# Euro NCAP crash test



## MelindaV (Apr 2, 2016)

the Model 3 results from the Euro NCAP crash tests are summarized on Teslarati
https://www.teslarati.com/tesla-model-3-5-star-rating-euro-ncap-safety-ratings










And the downloadable PDF

a video (that was include in the Teslarati writeup) from WhatCar





one oddity I noticed, is it does not list the knee airbags. are those not included on the euro Model 3s like the North American version? or an error on their chart?









the graphic from the NA manual


----------



## Frully (Aug 30, 2018)

Perhaps they've found in time that there is so little cabin incursion of the dash to the driver area that the knee wasn't necessary. Hard to say for sure until they come out and say it.

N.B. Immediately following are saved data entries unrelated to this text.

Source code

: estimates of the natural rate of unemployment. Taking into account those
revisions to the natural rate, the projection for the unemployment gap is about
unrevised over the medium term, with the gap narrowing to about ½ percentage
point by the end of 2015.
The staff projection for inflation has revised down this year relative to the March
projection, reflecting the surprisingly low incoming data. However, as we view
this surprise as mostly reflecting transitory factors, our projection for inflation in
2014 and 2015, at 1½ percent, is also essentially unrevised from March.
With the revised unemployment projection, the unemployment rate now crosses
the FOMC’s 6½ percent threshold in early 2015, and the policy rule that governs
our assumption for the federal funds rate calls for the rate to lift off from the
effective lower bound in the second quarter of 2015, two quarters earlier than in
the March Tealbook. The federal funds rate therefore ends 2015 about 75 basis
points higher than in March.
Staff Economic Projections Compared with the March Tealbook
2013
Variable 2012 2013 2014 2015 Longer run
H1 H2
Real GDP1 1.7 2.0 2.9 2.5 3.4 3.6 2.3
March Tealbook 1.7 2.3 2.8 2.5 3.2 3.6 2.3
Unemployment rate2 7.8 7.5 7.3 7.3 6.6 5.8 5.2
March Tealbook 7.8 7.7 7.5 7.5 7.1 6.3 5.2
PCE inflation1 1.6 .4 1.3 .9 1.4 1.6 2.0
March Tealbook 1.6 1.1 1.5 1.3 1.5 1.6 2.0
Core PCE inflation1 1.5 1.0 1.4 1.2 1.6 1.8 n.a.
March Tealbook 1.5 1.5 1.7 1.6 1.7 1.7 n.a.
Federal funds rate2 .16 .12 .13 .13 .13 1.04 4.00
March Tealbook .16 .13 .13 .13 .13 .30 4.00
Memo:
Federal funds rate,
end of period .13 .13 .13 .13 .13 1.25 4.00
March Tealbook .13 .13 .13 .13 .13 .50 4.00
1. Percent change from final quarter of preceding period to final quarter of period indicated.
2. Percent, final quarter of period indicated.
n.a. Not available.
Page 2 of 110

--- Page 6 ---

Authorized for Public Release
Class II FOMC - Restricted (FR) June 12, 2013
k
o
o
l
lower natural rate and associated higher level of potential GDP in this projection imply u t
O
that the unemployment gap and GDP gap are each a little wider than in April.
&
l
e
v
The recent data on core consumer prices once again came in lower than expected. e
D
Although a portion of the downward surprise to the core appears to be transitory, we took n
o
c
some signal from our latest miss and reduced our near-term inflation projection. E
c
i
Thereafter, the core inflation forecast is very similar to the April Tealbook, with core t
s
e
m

Edit clarify: If a cabin incursion is bad enough to bend the firewall/A pillar, there probably isn't much a knee airbag would do.


----------



## MelindaV (Apr 2, 2016)

Frully said:


> Perhaps they've found in time that there is so little cabin incursion of the dash to the driver area that the knee wasn't necessary. Hard to say for sure until they come out and say it.
> 
> Edit clarify: If a cabin incursion is bad enough to bend the firewall/A pillar, there probably isn't much a knee airbag would do.

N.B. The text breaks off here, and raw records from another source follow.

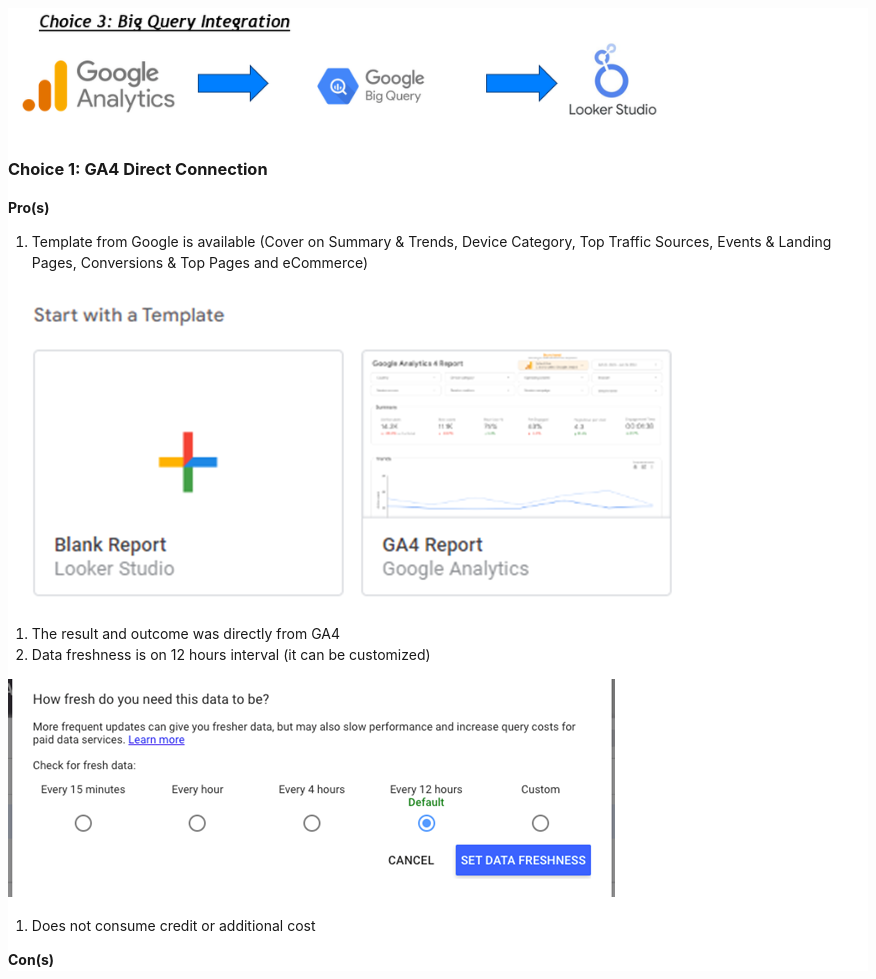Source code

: ![Untitled](Google%20Ads%20and%20Google%20Analytics%204/Untitled%204.png)

### Choice 1: GA4 Direct Connection

**Pro(s)**

1. Template from Google is available (Cover on Summary & Trends, Device Category, Top Traffic Sources, Events & Landing Pages, Conversions & Top Pages and eCommerce)

![Untitled](Google%20Ads%20and%20Google%20Analytics%204/Untitled%205.png)

1. The result and outcome was directly from GA4
2. Data freshness is on 12 hours interval (it can be customized)

![Untitled](Google%20Ads%20and%20Google%20Analytics%204/Untitled%206.png)

1. Does not consume credit or additional cost

**Con(s)**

My understanding is the knee airbag is to protect you from knocking into the things In that area (steering column on driver side center console, glovebox on passenger side, exterior sides, etc), not deformations to the cabin area. So same as the front or side airbags, just knee level


----------



## Curt Renz (May 22, 2017)

carwow - today:

Safest car tested by Euro NCAP - Tesla Model 3 starts at 3:48 minute mark


----------



## Klaus-rf (Mar 6, 2019)

Impressive.


----------